## Instruction
From the entries below, return exactly the lines beginning at the one that contains "opera – l’esempio emblematico" and ending at the one that contains "sull’artista a Venezia nel 1961 e", both of them included, and only those lines.

Transcribed page contents:

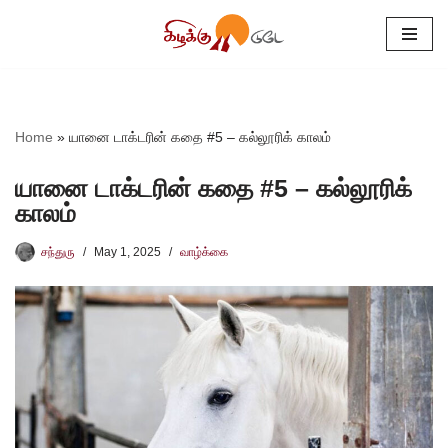
Skip
to
content
Home
»
யானை டாக்டரின் கதை #5 – கல்லூரிக் காலம்
யானை டாக்டரின் கதை #5 – கல்லூரிக்
காலம்
சந்துரு
May 1, 2025
வாழ்க்கை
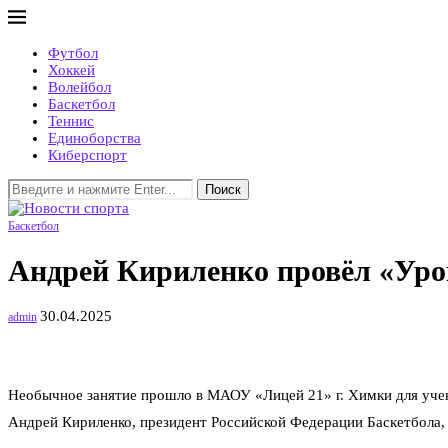
Футбол
Хоккей
Волейбол
Баскетбол
Теннис
Единоборства
Киберспорт
Поиск
Баскетбол
Андрей Кириленко провёл «Уро
30.04.2025
admin
Необычное занятие прошло в МАОУ «Лицей 21» г. Химки для учени
Андрей Кириленко, президент Российской Федерации Баскетбола,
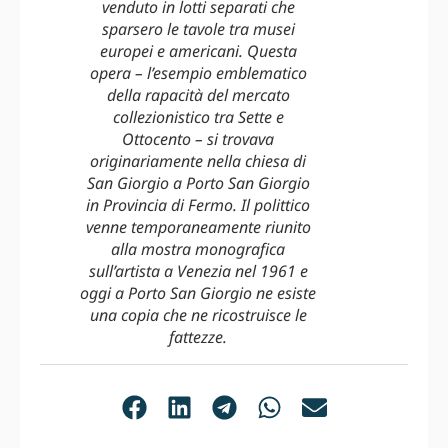
venduto in lotti separati che
sparsero le tavole tra musei
europei e americani. Questa
opera – l’esempio emblematico
della rapacità del mercato
collezionistico tra Sette e
Ottocento – si trovava
originariamente nella chiesa di
San Giorgio a Porto San Giorgio
in Provincia di Fermo. Il polittico
venne temporaneamente riunito
alla mostra monografica
sull’artista a Venezia nel 1961 e
oggi a Porto San Giorgio ne esiste
una copia che ne ricostruisce le
fattezze.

## Answer to this problem
opera – l’esempio emblematico
della rapacità del mercato
collezionistico tra Sette e
Ottocento – si trovava
originariamente nella chiesa di
San Giorgio a Porto San Giorgio
in Provincia di Fermo. Il polittico
venne temporaneamente riunito
alla mostra monografica
sull’artista a Venezia nel 1961 e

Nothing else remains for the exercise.